From an analyst's viewpoint the level of conjecture is at least narrowed down. So far as the data permit for member states and organisations, producer milk prices can be compared with the Target Price to test whether the principal stated aim of policy is being achieved. Data on "the proceeds of aggregate milk sales" for the Community as a whole do not exist, but at least a qualified judgement can be made from the use of Eurostat farm price statistics supplemented by other data. Nevertheless, the drafting of the Regulation is sufficiently flexible to allow policy makers some escape if the Target Price is not always achieved everywhere within the Community - the Target Price is the aim of policy but not guaranteed.

Article 39

1 The objectives of the common agricultural policy shall be:

(a) to increase agricultural productivity by promoting technical progress and by ensuring the rational development of agricultural production and the optimum utilisation of the factors of production, in particular labour;

(b) thus to ensure a fair standard of living for the agricultural community, in particular-by increasing the individual earnings of persons engaged in agriculture;

(c) to stabilise markets;

(d) to assure the availability of supplies;

(e) to ensure that supplies reach consumers at reasonable prices.

Article 39 of the Treaty is reproduced above partly for ease of reference, and because it is central to the study and understanding of policy.

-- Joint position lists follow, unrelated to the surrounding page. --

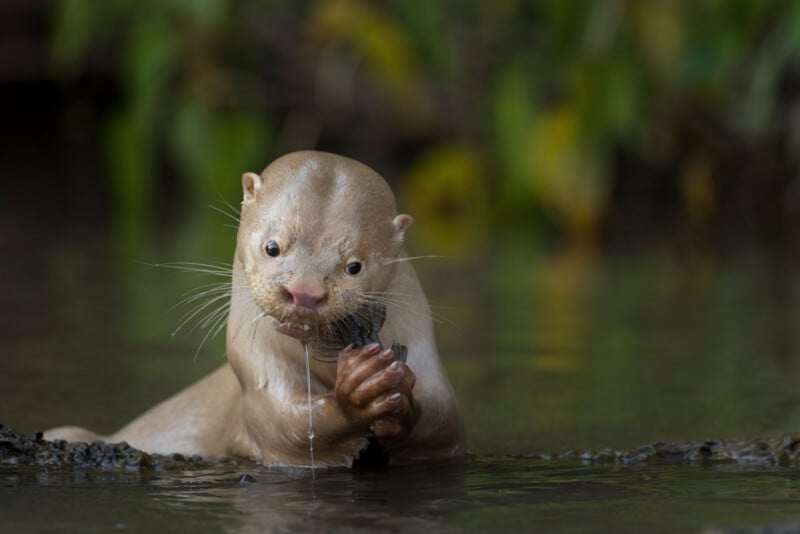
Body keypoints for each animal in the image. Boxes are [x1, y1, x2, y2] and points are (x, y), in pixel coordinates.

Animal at [46, 151, 467, 467]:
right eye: (272, 246)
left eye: (355, 266)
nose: (304, 292)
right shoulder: (257, 370)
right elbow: (286, 425)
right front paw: (362, 388)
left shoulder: (423, 355)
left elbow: (443, 420)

One of the themes of this study in the examination of the Preambles to the Community's legislation in the conduct of policy is that the secondary aims of policy have shifted over time. Whilst the core aims of the Treaty remain, the aims in legislation reflect not merely the changing market circumstances but also the changing political groupings and subsidiary aims of national participants that have influenced the conduct of policy. This applies, for example, to the enlargement of the Community, particularly in 1973, when, with the accession of the UK, the Community took a different view (as will be seen later), on policy towards liquid milk pricing. A change of emphasis is also seen in the introduction of quotas, which took considerable political manoeuvring to achieve. The Commission regarded quotas as the only means left to safeguard the core aims of the Treaty. Germany and the Netherlands wanted quotas; the UK wanted to control budget spending; France and Ireland did not want quotas at all; whilst Italy hardly took the debate seriously until the very last minute. (For an account of the position taken by all parties to the debate between July 1983 and March 1984 see Petit, M. et al [1987].) The Maastricht Treaty of European Union also shifted the ground somewhat as it specifically linked agricultural policy to the achievement of closer economic integration and social cohesion through the reduction of "disparities between the levels of development of various regions and the backwardness of the least-favoured regions including rural areas" (Article 130a). The FEOGA budget is one of the Community Funds to be used to support the achievement of these objectives (Article 130b).

Perhaps, the most fundamental change that has still to be worked out in terms of the conduct of policy for milk is the EU's Schedule of Commitments in the Agreement on Agriculture in the 1992 Uruguay GATT Round. The Community has agreed to a reduction in "the aggregate measure of support" over five years; to "tariffication" of its variable levies with a five year reduction programme; to a quantitative restriction on the payment of export refunds; and to market access for importers increasing from a minimum 3 percent to 5 percent of total milk requirements in six years starting from 1995/96. These matters, together with the Agreement on Sanitary and Phytosanitary Measures which is intended to subject barriers to trade by these means to more rigorous discipline and scientific investigation, are likely to have a considerable impact on the conduct of policy in the EU milk sector. The GATT Agreement in Agriculture is itself the result of extreme political pressures brought upon the Community from both groups within and other Contracting Parties without who seek to gain by modifying the CAP. The results have still to be worked out, but the core aims of the EU constitution in Article 39 and more recently in Article 130 will remain. These matters will be examined further in the final chapter of this study.